兩個黃門捨生忘死撲來,武松搖搖頭,一記重拳,打的一個黃門倒飛出去,旁邊欒廷玉使招沖天掌,打在另個黃門下巴上,離地飛起半尺,落地已是昏厥。
幾乎同時,吳用斜刺里踢出一腿,他本意是要踢小黃門的,誰知武鬆手太快,先自打飛了人,他這一腿無遮無擋踢去,恰值那官家雙手捂著下身,弓腰而立,不偏不斜正中面門。

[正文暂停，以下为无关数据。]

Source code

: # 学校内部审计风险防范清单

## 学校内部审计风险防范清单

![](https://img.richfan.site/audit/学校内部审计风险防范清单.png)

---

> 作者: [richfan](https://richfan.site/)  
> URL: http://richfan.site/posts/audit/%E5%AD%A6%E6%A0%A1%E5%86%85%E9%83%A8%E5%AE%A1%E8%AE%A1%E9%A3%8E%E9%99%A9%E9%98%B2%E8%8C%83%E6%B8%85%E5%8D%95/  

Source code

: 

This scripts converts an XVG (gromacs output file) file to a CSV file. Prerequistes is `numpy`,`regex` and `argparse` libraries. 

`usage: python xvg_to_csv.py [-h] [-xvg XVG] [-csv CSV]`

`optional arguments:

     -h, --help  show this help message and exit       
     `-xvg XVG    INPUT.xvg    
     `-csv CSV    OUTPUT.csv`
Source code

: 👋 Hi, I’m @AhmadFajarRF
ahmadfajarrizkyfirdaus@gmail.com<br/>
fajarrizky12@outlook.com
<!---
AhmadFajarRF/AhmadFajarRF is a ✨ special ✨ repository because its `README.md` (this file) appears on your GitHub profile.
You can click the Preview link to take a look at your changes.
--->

可憐大宋官家,已遭重創在先,又挨了這迎面一腳,哼也沒哼一聲,便即軟倒在地。
倒是把吳用唬的面色蒼白:「我、我竟踢倒了官家?」忙不迭伸手去探鼻息,這才回復一點血色:「還好,沒死,沒死。」
「厲害厲害!」曹操拍著手,大笑走來:「早知加亮先生文武雙全,卻不知腿功也這般驚人,日後『降龍神腿智多星』七個字,必然震動江湖!」
眾人聽了紛紛大笑,吳用苦笑道:「哥哥不要取笑。」
忽然一個清脆聲音嗔道:「笑,笑個屁!你們這些膽包身的殺才,竟然打的皇帝生死不知,知不知道這是傾家滅門大禍!還站在這裡笑甚,速速收拾行囊逃命才是正理!我房裡寶貝不少,你們都拿了做盤纏,以後隱姓埋名,千萬別給官府抓到。」
武松等先是惱怒,聽到後面,都笑起來道:「這個婆娘,雖是煙花女子,卻也奢遮,若是男身,倒是我輩中人!」
李師師聽了發怒道:「男人又如何?偌大宋國,又有幾個男兒真有肝膽?」
樊瑞見她面色鮮紅,如欲滴血,神情亦見恍惚,眉頭一皺,匆匆進屋,找到被高衙內丟棄的空空藥瓶,再一看高衙內的面色,把了把脈搏,臉色越發難看。
快步回到曹操身邊,低聲道:「姓高的小子用藥過量,這藥性如不發出來,即便僥倖不死,也難免癱瘓。」
曹操一驚:「如何才能揮發藥性?」
樊瑞附耳,對曹操說了一通:「若是正常劑量,解開衣服,冷水洗刷,即可散熱,這般超量服用,只怕非多次交合、大量流出汗水津液不可。」
曹操聽了暗自皺眉,若按他原本念頭,區區一個伎女,性命豈在他眼底?
但是方才見了李師師真情流露,曉得她骨子裡剛烈俠義的本色,再要眼睜睜見她香消玉殞,曹操便有些做不到了。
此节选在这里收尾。